Before the Judge could continue, Thomas Gifford jumped in with another question. “Hansford, how could you commit this shooting of your brother and yet JP was charged?”
“Objection.” Copeland was on his feet again. “There’s no foundation for that question, Your Honour We don’t know even that the witness
did
actually commit the murder of Arthur Nelson or Hansford Nelson, whichever it was. The sheriff made a thorough investigation and he found that JP Nelson, Hansford’s son, is the guilty one.”
“Objection overruled. I for one want to hear the rest of this testimony. The accused is not guilty until the jury says so. The Sheriff does not make that decision, and you of all people ought to know that. If it is true, we have a case for a court-ordered acquittal.”
Thomas Gifford returned to his witness. “Mr. Nelson, would you describe what happened on the day of the shooting.”

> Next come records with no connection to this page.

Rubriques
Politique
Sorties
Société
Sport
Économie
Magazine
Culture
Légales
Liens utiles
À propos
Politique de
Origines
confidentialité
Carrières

“Well, I saw Arthur and JP driving out of town in JP’s ol’ truck towards the ol’ apple orchard up north of town that lots of people use for deer hunting, and I followed them. I been mad at Arthur for six months, like I said before, an’ I figured this might be my time to pay him back for good. I waited till they parked, and they separated. JP, he went west over the little hill and Arthur sat down, waitin’ for a deer to come looking for apples. Just like the lazy so and so.”